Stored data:
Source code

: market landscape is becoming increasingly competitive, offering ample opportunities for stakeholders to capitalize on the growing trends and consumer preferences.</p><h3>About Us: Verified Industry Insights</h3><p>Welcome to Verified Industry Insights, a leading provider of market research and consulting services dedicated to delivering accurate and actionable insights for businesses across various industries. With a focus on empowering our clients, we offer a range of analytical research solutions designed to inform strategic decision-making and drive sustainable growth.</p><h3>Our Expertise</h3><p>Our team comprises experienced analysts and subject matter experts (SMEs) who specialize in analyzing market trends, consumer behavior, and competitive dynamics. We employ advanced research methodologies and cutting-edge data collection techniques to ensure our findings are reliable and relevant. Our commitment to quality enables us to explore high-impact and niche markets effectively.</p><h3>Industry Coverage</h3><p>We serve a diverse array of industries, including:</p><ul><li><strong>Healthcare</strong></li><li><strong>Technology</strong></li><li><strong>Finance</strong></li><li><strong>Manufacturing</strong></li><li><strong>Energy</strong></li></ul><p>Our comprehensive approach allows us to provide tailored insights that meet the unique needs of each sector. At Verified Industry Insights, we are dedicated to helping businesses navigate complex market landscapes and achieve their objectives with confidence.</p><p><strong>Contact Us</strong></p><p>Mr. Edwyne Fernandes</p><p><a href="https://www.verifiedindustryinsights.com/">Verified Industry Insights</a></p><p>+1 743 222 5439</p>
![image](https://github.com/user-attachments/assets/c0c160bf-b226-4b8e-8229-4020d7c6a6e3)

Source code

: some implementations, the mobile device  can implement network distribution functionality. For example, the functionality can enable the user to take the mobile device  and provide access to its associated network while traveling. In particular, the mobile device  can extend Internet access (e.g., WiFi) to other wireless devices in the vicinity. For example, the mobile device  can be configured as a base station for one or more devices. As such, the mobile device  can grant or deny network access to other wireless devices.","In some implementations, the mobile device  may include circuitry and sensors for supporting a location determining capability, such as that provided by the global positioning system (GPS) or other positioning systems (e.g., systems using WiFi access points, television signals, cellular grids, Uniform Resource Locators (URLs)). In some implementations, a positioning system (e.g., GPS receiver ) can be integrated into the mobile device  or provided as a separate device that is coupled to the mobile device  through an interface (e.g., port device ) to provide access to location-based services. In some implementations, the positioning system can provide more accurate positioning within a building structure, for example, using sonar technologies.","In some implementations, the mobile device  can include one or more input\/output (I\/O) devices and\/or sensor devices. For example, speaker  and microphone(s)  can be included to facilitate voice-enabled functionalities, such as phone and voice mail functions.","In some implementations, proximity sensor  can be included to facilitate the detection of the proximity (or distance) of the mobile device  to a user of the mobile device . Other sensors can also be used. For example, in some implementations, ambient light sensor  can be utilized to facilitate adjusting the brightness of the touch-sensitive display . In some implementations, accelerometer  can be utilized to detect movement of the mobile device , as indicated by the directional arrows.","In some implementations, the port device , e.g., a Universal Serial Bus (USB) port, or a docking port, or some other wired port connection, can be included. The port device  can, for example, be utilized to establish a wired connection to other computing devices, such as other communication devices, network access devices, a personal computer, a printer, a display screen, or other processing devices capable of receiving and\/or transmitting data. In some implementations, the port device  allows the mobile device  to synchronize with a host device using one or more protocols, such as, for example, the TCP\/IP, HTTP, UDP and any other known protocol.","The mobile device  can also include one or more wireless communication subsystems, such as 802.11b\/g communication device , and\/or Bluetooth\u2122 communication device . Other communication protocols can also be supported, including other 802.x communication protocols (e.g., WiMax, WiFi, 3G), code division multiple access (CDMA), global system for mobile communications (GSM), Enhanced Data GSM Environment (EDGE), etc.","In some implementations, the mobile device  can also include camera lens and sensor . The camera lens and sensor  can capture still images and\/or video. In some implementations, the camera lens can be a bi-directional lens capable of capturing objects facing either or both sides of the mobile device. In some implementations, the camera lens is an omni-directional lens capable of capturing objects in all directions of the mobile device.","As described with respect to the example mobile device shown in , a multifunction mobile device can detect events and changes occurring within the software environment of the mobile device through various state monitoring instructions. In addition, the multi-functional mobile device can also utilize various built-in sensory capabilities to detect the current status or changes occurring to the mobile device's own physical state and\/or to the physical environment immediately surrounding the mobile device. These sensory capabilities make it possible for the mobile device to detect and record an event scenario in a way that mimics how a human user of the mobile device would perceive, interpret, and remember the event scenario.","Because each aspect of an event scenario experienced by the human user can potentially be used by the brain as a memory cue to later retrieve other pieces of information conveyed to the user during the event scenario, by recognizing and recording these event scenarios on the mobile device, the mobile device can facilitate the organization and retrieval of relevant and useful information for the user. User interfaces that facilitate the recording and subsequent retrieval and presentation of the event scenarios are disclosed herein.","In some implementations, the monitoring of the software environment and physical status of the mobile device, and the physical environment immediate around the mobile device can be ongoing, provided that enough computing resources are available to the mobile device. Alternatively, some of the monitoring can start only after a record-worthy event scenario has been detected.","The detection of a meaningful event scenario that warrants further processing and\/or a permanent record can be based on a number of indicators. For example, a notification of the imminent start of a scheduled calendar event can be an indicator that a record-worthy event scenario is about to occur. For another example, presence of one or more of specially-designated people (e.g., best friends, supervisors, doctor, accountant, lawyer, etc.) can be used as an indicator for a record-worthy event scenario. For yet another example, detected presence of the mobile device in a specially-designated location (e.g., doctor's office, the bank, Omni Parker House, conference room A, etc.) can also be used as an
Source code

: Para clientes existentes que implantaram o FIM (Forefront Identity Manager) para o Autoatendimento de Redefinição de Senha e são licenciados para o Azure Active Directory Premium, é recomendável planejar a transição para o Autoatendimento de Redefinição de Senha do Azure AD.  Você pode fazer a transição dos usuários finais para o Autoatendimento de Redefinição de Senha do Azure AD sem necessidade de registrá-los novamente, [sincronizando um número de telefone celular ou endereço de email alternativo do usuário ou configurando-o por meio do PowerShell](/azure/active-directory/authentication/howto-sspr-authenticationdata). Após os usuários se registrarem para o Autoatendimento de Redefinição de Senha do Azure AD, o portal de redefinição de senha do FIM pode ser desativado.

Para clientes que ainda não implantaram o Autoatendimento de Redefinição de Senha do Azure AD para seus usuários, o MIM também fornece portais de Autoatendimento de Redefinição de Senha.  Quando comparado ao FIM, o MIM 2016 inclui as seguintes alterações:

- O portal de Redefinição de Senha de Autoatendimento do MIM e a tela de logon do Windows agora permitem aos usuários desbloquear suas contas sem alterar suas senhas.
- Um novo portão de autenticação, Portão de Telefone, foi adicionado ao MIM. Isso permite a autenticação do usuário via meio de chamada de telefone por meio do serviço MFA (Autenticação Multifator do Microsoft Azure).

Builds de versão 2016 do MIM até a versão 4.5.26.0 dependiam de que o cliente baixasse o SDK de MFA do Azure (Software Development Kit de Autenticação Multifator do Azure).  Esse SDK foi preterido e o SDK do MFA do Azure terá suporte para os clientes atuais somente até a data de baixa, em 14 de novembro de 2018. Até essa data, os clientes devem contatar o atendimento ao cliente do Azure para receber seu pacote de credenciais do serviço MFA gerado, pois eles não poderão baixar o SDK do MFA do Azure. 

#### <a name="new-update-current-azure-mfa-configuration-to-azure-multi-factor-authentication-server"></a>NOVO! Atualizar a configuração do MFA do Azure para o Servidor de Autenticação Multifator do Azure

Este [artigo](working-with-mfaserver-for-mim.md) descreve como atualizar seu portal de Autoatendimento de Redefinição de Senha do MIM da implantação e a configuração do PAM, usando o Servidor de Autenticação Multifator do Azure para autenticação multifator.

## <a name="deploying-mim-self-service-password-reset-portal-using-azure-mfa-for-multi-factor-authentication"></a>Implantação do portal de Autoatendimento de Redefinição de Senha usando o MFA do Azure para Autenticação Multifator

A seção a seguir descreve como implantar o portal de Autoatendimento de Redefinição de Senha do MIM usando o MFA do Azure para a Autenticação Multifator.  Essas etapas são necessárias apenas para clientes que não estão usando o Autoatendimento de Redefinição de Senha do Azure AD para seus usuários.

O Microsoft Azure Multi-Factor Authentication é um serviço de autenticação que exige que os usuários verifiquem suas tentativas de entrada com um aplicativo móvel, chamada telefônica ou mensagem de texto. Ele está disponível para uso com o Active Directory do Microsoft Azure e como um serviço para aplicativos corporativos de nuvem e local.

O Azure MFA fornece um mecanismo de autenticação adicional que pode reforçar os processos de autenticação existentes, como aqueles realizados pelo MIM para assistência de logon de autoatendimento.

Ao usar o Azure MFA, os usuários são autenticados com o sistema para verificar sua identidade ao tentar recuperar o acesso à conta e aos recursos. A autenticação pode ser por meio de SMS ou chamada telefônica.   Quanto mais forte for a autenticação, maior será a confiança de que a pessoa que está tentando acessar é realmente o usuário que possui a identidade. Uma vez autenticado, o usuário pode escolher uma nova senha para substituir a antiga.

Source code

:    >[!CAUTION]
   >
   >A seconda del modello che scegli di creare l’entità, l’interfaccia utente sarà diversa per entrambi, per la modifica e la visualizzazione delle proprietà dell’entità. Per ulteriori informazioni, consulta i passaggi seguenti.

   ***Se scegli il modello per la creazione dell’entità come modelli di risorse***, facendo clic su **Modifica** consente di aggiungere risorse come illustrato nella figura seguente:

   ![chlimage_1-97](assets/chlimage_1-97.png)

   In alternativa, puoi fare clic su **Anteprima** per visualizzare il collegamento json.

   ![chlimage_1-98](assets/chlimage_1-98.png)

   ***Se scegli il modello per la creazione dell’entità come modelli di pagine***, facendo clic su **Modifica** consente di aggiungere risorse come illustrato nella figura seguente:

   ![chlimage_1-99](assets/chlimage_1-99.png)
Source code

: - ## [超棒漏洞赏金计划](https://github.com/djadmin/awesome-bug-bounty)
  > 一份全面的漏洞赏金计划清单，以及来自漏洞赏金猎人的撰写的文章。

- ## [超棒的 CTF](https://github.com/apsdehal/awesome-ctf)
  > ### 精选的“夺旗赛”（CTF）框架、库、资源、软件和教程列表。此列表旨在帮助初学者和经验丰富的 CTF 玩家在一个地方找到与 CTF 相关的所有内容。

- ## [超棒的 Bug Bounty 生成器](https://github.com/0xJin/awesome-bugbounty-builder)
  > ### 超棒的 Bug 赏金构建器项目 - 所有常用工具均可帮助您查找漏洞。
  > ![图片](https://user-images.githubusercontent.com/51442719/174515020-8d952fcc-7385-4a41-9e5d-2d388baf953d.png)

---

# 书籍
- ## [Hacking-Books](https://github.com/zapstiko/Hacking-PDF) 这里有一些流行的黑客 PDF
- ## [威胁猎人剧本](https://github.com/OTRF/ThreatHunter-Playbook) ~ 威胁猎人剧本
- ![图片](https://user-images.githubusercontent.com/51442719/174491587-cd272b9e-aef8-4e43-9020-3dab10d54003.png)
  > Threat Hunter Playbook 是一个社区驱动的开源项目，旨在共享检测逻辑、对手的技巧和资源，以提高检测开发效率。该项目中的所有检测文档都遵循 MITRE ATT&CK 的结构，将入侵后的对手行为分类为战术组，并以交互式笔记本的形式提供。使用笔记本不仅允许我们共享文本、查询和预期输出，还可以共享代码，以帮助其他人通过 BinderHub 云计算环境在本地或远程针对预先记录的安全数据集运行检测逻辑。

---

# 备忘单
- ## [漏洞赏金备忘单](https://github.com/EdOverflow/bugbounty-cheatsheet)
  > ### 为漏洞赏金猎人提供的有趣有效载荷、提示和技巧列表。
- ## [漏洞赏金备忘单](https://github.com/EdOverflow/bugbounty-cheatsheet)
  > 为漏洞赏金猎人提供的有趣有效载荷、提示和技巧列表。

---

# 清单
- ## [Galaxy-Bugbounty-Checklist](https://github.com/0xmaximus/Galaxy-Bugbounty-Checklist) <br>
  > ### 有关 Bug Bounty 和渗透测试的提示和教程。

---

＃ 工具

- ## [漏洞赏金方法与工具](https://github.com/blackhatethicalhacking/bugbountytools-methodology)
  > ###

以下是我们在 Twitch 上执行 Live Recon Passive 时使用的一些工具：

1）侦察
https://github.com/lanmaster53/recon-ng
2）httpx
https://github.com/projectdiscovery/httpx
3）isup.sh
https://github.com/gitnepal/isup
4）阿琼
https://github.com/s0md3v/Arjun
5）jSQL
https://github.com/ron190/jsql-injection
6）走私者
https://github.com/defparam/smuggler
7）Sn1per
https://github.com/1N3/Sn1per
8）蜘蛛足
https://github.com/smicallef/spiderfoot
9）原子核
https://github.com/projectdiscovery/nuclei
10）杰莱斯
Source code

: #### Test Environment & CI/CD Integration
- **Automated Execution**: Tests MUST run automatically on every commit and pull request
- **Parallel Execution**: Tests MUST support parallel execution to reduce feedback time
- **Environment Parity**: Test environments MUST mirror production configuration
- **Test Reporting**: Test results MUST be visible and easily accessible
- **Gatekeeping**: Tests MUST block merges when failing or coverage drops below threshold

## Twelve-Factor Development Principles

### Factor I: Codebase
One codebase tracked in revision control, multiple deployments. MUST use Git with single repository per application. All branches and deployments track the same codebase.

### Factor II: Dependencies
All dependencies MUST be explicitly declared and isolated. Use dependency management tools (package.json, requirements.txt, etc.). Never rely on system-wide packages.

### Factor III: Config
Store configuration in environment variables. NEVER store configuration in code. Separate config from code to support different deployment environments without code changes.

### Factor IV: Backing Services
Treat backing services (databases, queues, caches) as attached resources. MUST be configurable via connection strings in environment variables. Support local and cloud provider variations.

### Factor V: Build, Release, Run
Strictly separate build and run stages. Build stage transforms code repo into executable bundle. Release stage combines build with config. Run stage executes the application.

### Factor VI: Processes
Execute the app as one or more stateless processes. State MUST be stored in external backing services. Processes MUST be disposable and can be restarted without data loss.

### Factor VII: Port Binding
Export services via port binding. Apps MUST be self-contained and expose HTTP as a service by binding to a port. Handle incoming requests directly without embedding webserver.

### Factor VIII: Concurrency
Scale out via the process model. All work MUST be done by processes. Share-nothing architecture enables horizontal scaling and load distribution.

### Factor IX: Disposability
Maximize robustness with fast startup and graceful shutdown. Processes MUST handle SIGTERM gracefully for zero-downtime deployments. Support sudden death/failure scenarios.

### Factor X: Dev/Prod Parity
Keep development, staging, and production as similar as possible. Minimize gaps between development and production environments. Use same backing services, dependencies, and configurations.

▸ **What is expected**
Return only the lines between the one holding "### Factor I: Codebase" and the one holding "### Factor V: Build, Release, Run", inclusive, exactly as they appear above.

▸ **Solution for this exercise**
### Factor I: Codebase
One codebase tracked in revision control, multiple deployments. MUST use Git with single repository per application. All branches and deployments track the same codebase.

### Factor II: Dependencies
All dependencies MUST be explicitly declared and isolated. Use dependency management tools (package.json, requirements.txt, etc.). Never rely on system-wide packages.

### Factor III: Config
Store configuration in environment variables. NEVER store configuration in code. Separate config from code to support different deployment environments without code changes.

### Factor IV: Backing Services
Treat backing services (databases, queues, caches) as attached resources. MUST be configurable via connection strings in environment variables. Support local and cloud provider variations.

### Factor V: Build, Release, Run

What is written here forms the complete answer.